Sim, é possível ao padre ser fiel ao celibato: se confiar e viver na graça! O celibato é uma questão de fé, por isso quem não crê não consegue compreender o papel da graça no meio de todo este processo. Os críticos do celibato, geralmente, esquecem a graça, mas a graça é indispensável! Sem ela é impossível ser fiel. Só com a graça de Deus é que o celibatário consegue ser fiel, da mesma maneira que só com a graça é que os esposos conseguem ser fiéis um ao outro e por toda a vida. Aliás, a presença da graça é, exactamente, a grande diferença entre o sacramento do matrimónio e o casamento civil.

Há mais vida para além do sexo
Os nossos meios de comunicação social repetem-nos, a toda a hora, que: “ninguém pode ser feliz sem ter sexo, muito sexo”. Mas o celibato é um testemunho contra essa perversão, e é tão incomodativo que há quem tente abafar esse testemunho fixando-se nos casos de alguns sacerdotes infiéis, procurando atingir todos, mesmo os que são fiéis. Num mundo saturado de sexo, cuja banalização e leviandade são vistas como algo normal ou até saudável, o celibato feliz de muitos mostra que, afinal, há mais vida para além do sexo! É verdade!...

Sinal do que há-de vir
O celibato é uma antevisão da eternidade. Jesus diz que os filhos deste mundo casam-se e dão-se em casamento, mas, quando for a ressurreição, já não se vão casar nem dar-se em casamento (Lc 20 34-36). O matrimónio, embora seja um sacramento, é algo que pertence, apenas, a este mundo, uma vez que dura “até que a morte os separe”. O celibato, por sua vez, não é “deste mundo”, não faz sentido senão tendo em conta o mundo futuro. Aqueles que o vivem são um testemunho vivo da fé na vida eterna e daquilo que hão-de ser os que tomarem parte na ressurreição. O celibato é, então, uma questão de eternidade.
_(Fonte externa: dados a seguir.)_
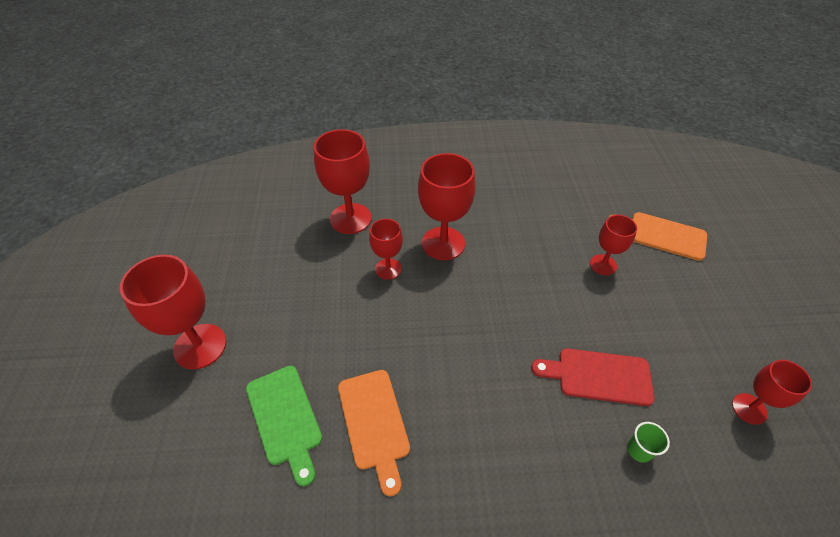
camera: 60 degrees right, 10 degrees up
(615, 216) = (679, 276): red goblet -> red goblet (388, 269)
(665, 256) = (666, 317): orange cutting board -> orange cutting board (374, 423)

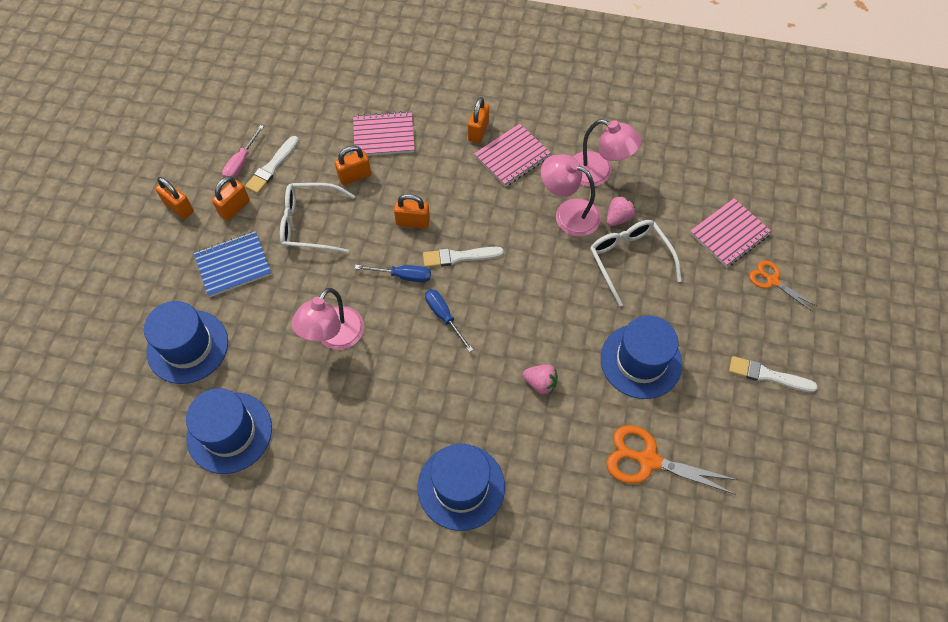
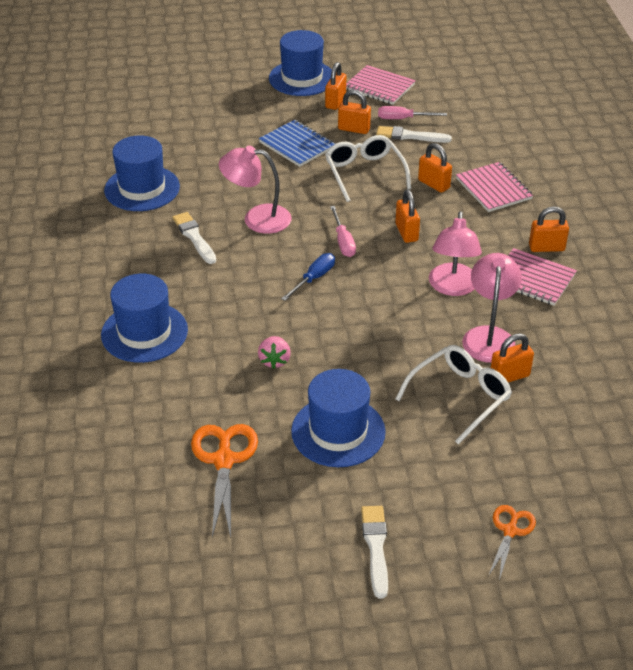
camera: 70 degrees right, 20 degrees down
(187, 346) = (208, 145): blue hat -> blue hat (302, 78)
(403, 276) = (343, 242): blue screwdriver -> pink screwdriver
(459, 257) = (386, 272): white brush -> white brush (194, 237)
(598, 173) = (559, 348): pink lamp -> pink lamp (452, 287)
(618, 218) = (509, 376): pink strawberry -> orange padlock
(729, 234) = (552, 478): pink notebook -> pink notebook (379, 87)

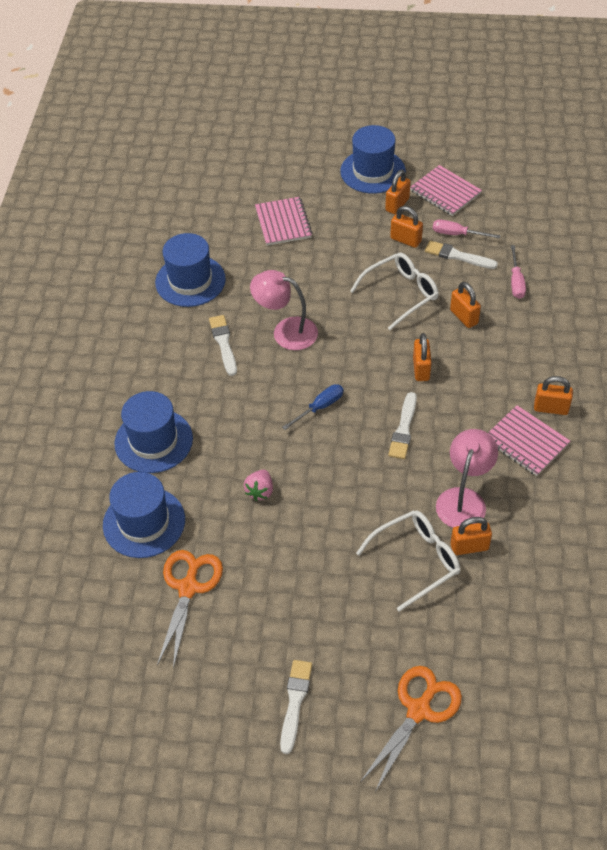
camera: 15 degrees right, 10 degrees up
(297, 145) = (346, 251): blue notebook -> none
(338, 431) = (296, 577): blue hat -> blue hat (144, 522)
(343, 242) = (358, 370): pink screwdriver -> pink screwdriver (516, 282)
(364, 173) = (401, 294): white glasses -> white glasses turned 60 degrees clockwise
(406, 285) = (403, 429): none -> white brush
(452, 287) = (446, 439): pink lamp -> none
(493, 189) = (520, 331): pink notebook -> pink notebook (283, 223)
(510, 530) = (419, 710): orange scissors -> orange scissors, size x1.65

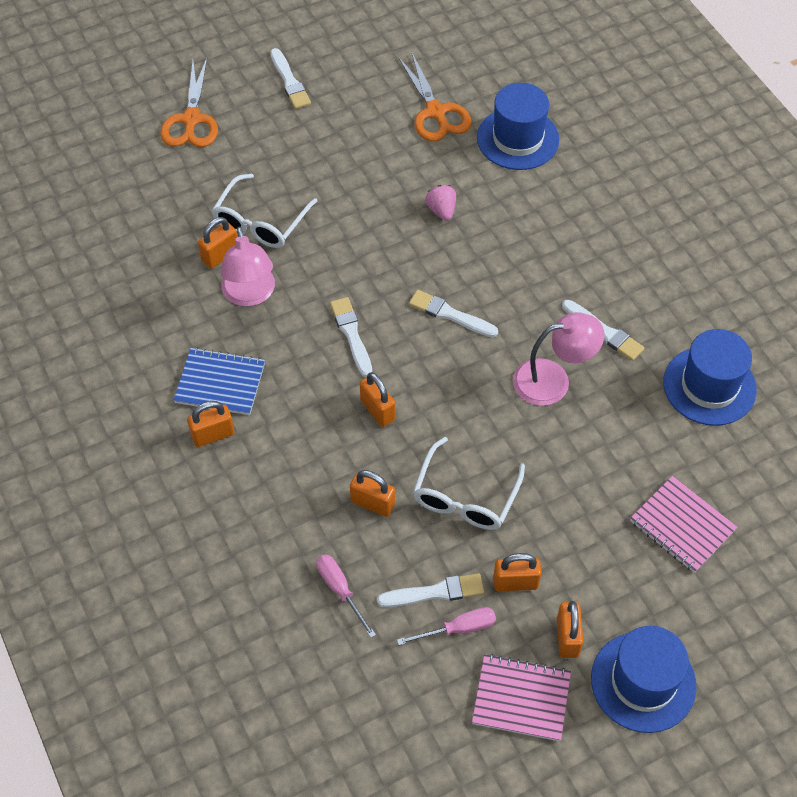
camera: 145 degrees right, 5 degrees up
(153, 441) = (576, 205): blue hat -> none
(320, 407) = (450, 314): blue screwdriver -> white brush
(526, 442) = (220, 383): pink notebook -> blue notebook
O celibato põe-nos à prova
Se é uma questão de eternidade, então é uma questão de fé! Perante uma opção de vida tão radical, aquele que é chamado ao celibato é posto à prova, como se alguém lhe dissesse: “Acreditas mesmo ou não? Estás nisto a sério, de todo o coração? Cristo é tudo para ti, ou achas que é só uma fantasia à qual entregas, apenas, uma parte do teu tempo? Se amas mesmo a Cristo, entrega-te totalmente a Ele.” E, até para quem não é celibatário, uma entrega tão radical como o celibato lembra que, afinal, a fé é qualquer coisa bem real: não é um conto, não é umas histórias, não é apenas uns valores; quem tem fé acredita que Cristo está mesmo vivo, e as pessoas que deixam de se casar por causa d’Ele acordam-nos para essa verdade.
O celibato (tanto para quem o vive como para os outros) “encosta-nos à parede” e coloca-nos a grande questão: afinal, a fé, para ti, é a sério ou é só uma história? O celibato aí vai continuar: escandalizando uns, fortalecendo a fé de outros… depende da confiança que cada um tiver em Deus. Ainda bem que contamos com o testemunho fiel e feliz de muitos que nos dizem, com a sua própria vida, que Cristo está vivo e que a fé não é uma “léria”.
Haja celibatários! São, sem dúvida, uma grande riqueza na Igreja.